Filmmaker Sara Blecher. Picture: MARIANNE SCHWANKHART
Filmmaker Sara Blecher. Picture: MARIANNE SCHWANKHART

Prolific filmmaker Sara Blecher first came to national attention in 2011 with her film Otelo Burning, which could have easily been just an ordinary story of a black guy aspiring to become a surfer, but was a fantastic offering that got everyone talking for much of the year.

The award-winning director has since released other successful movies, including Ayanda (2015), Dis Ek Anna (2015) and now Mayfair, a gangster tale set in Johannesburg.

Blecher insists that making a blockbuster is not her goal, though she would welcome such a development as long as creativity was not trampled on.

“My purpose in making movies is to tell a truly South African story in an aesthetically authentic way, without compromising creativity.

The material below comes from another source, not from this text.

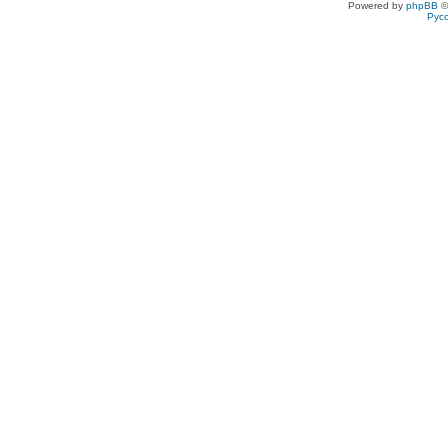
Powered by
phpBB
©
Рус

If someone makes a movie in order to make a blockbuster and make money in the process, creativity suffers. In Mayfair, there is a good balance,” she says.

Now, the only thing that is common among South African Indians who once lived in Mayfair and the new immigrants is religion, otherwise anything else is different, including culture.

“Without going too much into the details, in Mayfair there is gunfire, blood and a dark side to human existence. The issue is Mayfair itself, as a suburb, has a rich and interesting heritage. The Indians who lived there during apartheid had big houses, some even mansions. But when the new South Africa came and allowed people to live anywhere they wanted, the South African Indians left for other suburbs, leaving behind these big houses that are now rented to immigrants such as Somalis, Pakistani people and those from Bangladesh,” says Blecher.

“Now, the only thing that is common among South African Indians who once lived in Mayfair and the new immigrants is religion, otherwise anything else is different, including culture,” she says.

Blecher says she was approached by two die-hard movie lovers, Imraan Jeeva and Omar Khan, who said they were tired of how Indian stories had been represented in SA films over the years.  “They want to see an authentic representation of Indian daily life on the big screen, and therefore even suggested the theme and the storyline for Mayfair,” says Blecher.

With its chilling exploration of urban gang lands and organised crime syndicates, the movie is making waves at film festivals around the world, including in the UK and Australia.

Mayfair tells the story of prodigal son Zaid Randera (Ronak Patani) who returns home to Mayfair in Johannesburg, where his overbearing father Aziz (Rajesh Gopie) — a thriving import-export businessman and occasional money launderer and loan shark — is facing death threats.

Zaid has been unfairly dismissed from his job as an aid worker, and on his return he finds himself living in the shadow of his father and his dodgy dealings. When a murderous rival gang threatens the family’s business, Zaid is forced back into the life he had hoped to leave behind.

Mayfair follows on from the recent success of Indian stories set in SA, including Material, Keeping up with the Kandasamys and Broken Promises.

“It’s great to be adding this film to the list of stories for the big screen about Indian South African experiences. It was also really gratifying to work with an authentic and impressive cast who have brought so much depth to the story,” says Blecher.

Gopie, who plays Aziz, is a well-known SA Indian actor, comedian, writer and voice artist who has appeared in television series such as Generations and Zero Tolerance, and is best known for his role in SA’s highest-grossing film of 2017, Keeping up with the Kandasamys, a comedy about a long-standing rivalry between two families, the Kandasamys and the Naidoos.

Jalaal, a shady businessman and long-standing rival of the Randera family, is played by Jack Devnarain, who has performed in numerous TV and film productions, including the heist thriller 31 Million Reasons. Devnarain describes his character as “a puppet-master dealing in money, power and blood”.

“The film explores similar themes to the current Saif Ali Khan-headed thriller Sacred Games, the first Indian Netflix Original web series, which has proved to be a game-changer in the Indian entertainment scene,” says Helen Kuun, MD of Indigenous Film Distribution.

Blecher likens Mayfair to The Godfather. “In The Godfather mafia families and the Irish who settled in New York earlier than the new arrivals, the Italians, are at each other’s throats. Mayfair deals with similar issues in different circumstances and different places, but the contexts are the same,” she says.